#### [EXERCISE DETAILS]
Below are records; reproduce exactly the lines from the one that has "7: (22, 164, 0.52)" through the one that has "19: (277, 124, 0.53)", ends included, and nothing more.

[Source records]
_ _ _

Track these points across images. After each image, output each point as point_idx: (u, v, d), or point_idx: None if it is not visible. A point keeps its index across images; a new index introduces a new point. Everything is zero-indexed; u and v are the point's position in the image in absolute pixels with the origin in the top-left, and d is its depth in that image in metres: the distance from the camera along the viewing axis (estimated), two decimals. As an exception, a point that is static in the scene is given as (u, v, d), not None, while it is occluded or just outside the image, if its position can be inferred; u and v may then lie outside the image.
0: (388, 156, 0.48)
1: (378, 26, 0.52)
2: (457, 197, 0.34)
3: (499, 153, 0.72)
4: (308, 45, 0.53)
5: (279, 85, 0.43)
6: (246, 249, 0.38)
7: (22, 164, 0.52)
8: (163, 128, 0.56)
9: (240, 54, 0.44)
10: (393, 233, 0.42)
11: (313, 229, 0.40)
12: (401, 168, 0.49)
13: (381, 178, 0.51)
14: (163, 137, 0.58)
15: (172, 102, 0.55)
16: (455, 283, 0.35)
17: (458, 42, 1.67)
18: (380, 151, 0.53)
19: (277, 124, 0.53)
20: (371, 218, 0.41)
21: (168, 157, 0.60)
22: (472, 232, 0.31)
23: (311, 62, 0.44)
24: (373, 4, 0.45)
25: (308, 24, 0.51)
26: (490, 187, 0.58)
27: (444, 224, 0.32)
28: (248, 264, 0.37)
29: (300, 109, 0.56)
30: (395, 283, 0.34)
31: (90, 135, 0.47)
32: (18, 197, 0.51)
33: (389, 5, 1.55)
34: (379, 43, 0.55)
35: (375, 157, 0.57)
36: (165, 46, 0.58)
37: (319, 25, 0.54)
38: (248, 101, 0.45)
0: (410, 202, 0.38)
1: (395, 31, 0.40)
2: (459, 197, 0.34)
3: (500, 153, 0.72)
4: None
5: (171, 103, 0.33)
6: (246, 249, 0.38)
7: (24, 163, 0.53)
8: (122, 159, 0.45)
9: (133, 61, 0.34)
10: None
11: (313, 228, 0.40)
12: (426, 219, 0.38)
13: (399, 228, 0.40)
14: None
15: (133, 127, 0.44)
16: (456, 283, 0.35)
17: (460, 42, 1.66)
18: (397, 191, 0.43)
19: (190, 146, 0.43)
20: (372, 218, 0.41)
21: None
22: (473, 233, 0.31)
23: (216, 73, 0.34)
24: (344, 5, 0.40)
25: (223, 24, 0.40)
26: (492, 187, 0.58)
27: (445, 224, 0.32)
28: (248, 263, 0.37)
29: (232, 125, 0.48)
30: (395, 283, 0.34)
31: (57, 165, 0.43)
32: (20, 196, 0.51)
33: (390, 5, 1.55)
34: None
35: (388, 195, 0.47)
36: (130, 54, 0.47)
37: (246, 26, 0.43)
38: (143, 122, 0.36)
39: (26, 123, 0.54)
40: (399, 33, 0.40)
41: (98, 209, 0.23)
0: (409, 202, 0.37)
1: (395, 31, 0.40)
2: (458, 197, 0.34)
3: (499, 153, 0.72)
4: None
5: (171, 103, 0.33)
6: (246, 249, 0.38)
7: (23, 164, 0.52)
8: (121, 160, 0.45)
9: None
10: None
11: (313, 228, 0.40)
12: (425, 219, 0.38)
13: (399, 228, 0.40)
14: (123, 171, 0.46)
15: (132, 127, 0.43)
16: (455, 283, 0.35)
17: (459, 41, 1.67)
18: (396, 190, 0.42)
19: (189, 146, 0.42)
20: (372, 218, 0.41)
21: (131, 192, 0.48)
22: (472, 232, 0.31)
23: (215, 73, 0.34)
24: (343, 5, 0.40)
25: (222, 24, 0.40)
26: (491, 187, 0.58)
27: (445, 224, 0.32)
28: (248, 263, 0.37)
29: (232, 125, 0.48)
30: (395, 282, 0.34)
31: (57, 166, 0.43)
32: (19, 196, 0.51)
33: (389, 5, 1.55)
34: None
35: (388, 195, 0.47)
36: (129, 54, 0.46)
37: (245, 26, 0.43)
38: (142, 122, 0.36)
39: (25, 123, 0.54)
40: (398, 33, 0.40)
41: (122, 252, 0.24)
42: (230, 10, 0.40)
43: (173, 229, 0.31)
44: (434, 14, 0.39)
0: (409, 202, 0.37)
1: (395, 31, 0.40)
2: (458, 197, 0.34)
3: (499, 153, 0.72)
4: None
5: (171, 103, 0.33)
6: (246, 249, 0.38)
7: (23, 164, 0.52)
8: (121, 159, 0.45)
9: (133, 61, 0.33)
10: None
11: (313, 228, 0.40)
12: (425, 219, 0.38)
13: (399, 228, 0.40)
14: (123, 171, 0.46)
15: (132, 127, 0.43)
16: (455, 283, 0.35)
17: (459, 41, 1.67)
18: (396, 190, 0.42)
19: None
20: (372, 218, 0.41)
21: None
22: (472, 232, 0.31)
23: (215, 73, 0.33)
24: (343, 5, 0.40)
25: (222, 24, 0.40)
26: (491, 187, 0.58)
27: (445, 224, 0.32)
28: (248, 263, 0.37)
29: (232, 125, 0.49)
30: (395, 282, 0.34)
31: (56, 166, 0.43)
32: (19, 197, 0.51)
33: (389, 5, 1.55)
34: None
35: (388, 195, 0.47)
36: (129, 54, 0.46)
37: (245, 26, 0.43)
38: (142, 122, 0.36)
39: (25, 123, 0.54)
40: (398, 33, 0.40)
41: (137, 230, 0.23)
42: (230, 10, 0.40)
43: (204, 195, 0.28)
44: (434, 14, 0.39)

_ _ _

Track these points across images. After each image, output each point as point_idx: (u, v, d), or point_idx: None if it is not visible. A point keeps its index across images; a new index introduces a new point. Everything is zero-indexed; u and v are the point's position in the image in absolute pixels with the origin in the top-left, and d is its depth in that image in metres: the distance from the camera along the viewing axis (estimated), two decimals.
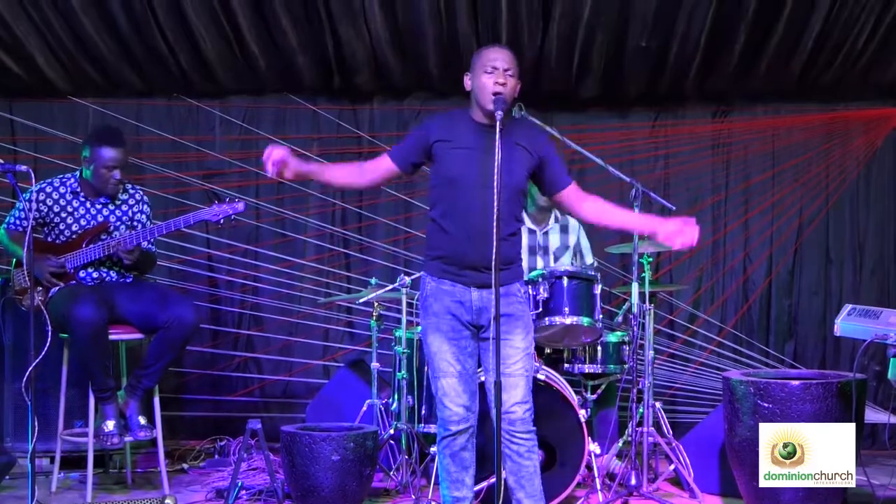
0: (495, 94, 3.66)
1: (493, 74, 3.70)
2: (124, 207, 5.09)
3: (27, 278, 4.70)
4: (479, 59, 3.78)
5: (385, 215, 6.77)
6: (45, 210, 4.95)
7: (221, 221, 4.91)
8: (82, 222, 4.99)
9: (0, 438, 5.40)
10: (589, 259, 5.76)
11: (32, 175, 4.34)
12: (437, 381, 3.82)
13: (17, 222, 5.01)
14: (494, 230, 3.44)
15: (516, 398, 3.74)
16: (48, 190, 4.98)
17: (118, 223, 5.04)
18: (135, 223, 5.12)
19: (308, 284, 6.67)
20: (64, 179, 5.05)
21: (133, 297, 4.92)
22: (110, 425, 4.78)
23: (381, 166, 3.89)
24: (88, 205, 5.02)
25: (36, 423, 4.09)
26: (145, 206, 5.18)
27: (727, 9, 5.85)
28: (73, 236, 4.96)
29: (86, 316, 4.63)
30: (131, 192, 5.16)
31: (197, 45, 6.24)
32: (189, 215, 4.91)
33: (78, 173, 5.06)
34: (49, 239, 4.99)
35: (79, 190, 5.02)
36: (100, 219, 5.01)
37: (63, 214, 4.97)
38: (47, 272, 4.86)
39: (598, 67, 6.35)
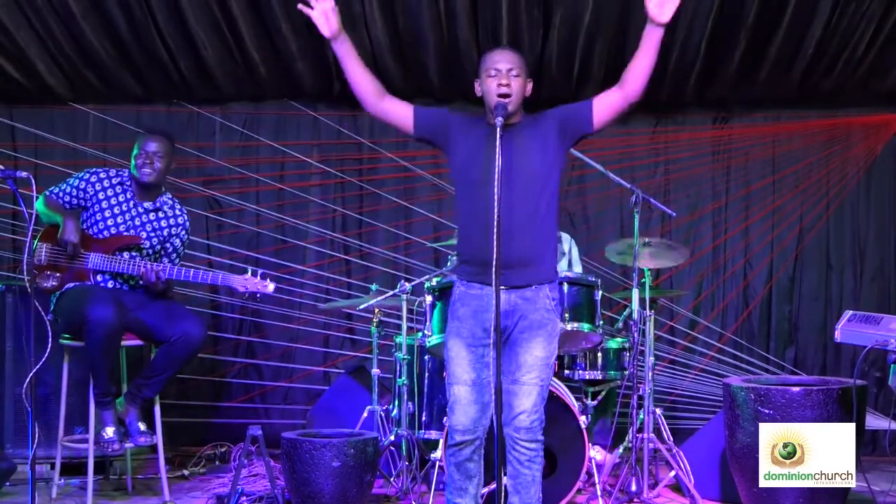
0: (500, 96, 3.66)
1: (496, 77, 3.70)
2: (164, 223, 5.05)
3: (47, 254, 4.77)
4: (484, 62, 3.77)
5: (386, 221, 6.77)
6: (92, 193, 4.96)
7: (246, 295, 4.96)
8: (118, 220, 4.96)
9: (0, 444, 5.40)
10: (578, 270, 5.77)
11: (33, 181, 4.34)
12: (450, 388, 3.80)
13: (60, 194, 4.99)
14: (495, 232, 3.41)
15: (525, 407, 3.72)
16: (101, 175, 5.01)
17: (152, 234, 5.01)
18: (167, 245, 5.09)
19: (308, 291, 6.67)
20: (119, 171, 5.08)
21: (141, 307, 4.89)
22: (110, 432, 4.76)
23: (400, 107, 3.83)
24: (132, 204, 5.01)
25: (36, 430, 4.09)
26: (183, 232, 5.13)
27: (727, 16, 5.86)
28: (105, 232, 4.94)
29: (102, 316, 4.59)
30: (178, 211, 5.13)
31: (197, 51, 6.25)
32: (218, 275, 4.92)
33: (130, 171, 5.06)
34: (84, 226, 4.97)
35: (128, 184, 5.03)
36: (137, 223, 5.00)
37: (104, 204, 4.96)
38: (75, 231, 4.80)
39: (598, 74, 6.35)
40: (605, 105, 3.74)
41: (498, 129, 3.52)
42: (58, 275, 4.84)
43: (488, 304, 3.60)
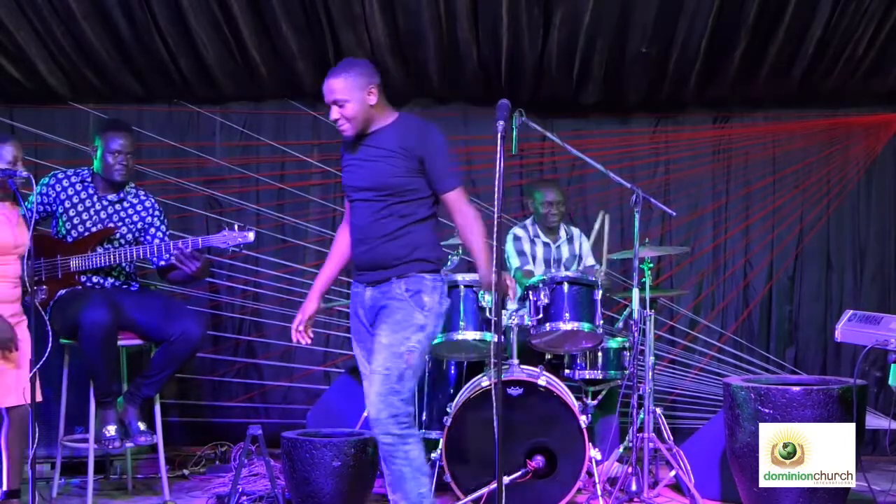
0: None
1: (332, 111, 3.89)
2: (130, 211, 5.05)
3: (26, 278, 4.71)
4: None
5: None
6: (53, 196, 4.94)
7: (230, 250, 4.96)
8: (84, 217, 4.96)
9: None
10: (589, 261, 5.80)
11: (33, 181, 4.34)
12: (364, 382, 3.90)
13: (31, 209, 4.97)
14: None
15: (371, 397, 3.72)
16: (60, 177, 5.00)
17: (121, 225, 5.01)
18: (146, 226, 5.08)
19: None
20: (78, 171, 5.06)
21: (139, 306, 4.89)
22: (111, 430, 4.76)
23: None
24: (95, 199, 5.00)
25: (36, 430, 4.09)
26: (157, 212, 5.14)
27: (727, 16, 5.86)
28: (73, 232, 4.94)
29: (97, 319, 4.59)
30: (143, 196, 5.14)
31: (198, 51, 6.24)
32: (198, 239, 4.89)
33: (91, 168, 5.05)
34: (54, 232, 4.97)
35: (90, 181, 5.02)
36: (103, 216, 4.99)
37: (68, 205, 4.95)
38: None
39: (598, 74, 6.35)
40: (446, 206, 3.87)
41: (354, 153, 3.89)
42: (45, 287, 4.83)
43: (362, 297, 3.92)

_ _ _

#### [TASK ANSWER]
7: (22, 164, 0.52)
8: (163, 128, 0.56)
9: (240, 54, 0.44)
10: (393, 233, 0.42)
11: (313, 229, 0.40)
12: (401, 168, 0.49)
13: (381, 178, 0.51)
14: (163, 137, 0.58)
15: (172, 102, 0.55)
16: (455, 283, 0.35)
17: (458, 42, 1.67)
18: (380, 151, 0.53)
19: (277, 124, 0.53)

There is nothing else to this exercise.